A new activity is the breath-taking aerial acrobatics across the island on a single-engine Super Decathlon 8KCAB plane by Camiguin Aviation, which you can co-pilot even for a few minutes.
Pit Stop 2: Catarman
About 30 minutes away is this town which hosts the ruins of Gui-ob Church which was destroyed and partly submerged by volcanic debris during Mt. Vulcan’s eruption in the 1870s, the Sunken Cemetery which is marked by a huge concrete cross a hundred meters from the shore, and the Walkway to the Old Volcano, a stone staircase with 14 Stations of the Cross leading to the peak.
Tucked in the midst of thick vegetation is Sto. Niño Cold Springs, a natural pool of icy cold spring water with a sandy bottom. Here, you can dip and rejuvenate.
Pit Stop 3: Sagay
Another half-hour road trip will take you to Binangawan Waterfalls in the bosom of Mt. Mambajao, gushing through majestic granite stones covered with vegetation, with smaller cascades nearby emanating from the rocks.
One of Camiguin’s lesser-known attractions, you might just find the tall cascade unto yourself if you are lucky.
Pit Stop 4: Guinsiliban
On the island’s southern tip is the Cantaan Giant Clam Sanctuary and Ocean Nursery in Bgy. Kabila, which is home to some 4,000 clams of varying sizes.
A local cooperative project, clams are arranged in an amazing symmetry at the marine farm, and needless to say, offers an Instagram-worthy underwater image if you snorkel.
Adjacent the sanctuary is a serene golden sand beach fringed with trees where you can laze and watch the kaleidoscopic horizon.
Pit Stop 5: Mahinog
The province’s southeastern gateway because of Benoni Port, adventurers can get physical at Taguines Lagoon Aqua Sports which offers recreational facilities like kayaks, pedal boats, Zorb balls, paddleboats, stand-up paddles, and a zipline that glides across the cove.

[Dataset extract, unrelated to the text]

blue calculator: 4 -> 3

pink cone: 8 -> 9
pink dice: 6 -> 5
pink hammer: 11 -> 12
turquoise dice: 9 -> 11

There also modest lodgings in the area if you want to be close to the pier.
You can view the aquaculture cages where green mussels and milkfish are bred.
Nearby is the Queobe Eco Park and Katunggan Park that teem with full-grown mangrove trees. A few kilometers up north is the Ostrich Farm where the big birds are bred.
A natural wonder is the four-hectare Mantigue Island Nature Park and Sanctuary, Camiguin’s scuba diving mecca that abounds in lush marine life.
Its western side is a beach with gleaming sand, while the other side is a small fisherfolk village.
The best time to go cruisin’ would be at this time of the year when their signature tropical fruit, the lanzones, is harvested, and which you can buy at rock-bottom prices.
Holy Week is another interesting time to visit so you can mingle with devotees who do the panaad or pilgrimage from Holy Wednesday to Good Friday by walking around the 64-km road, and which concludes with an uphill walk at the 14 Stations of the Cross on Mt. Vulcan.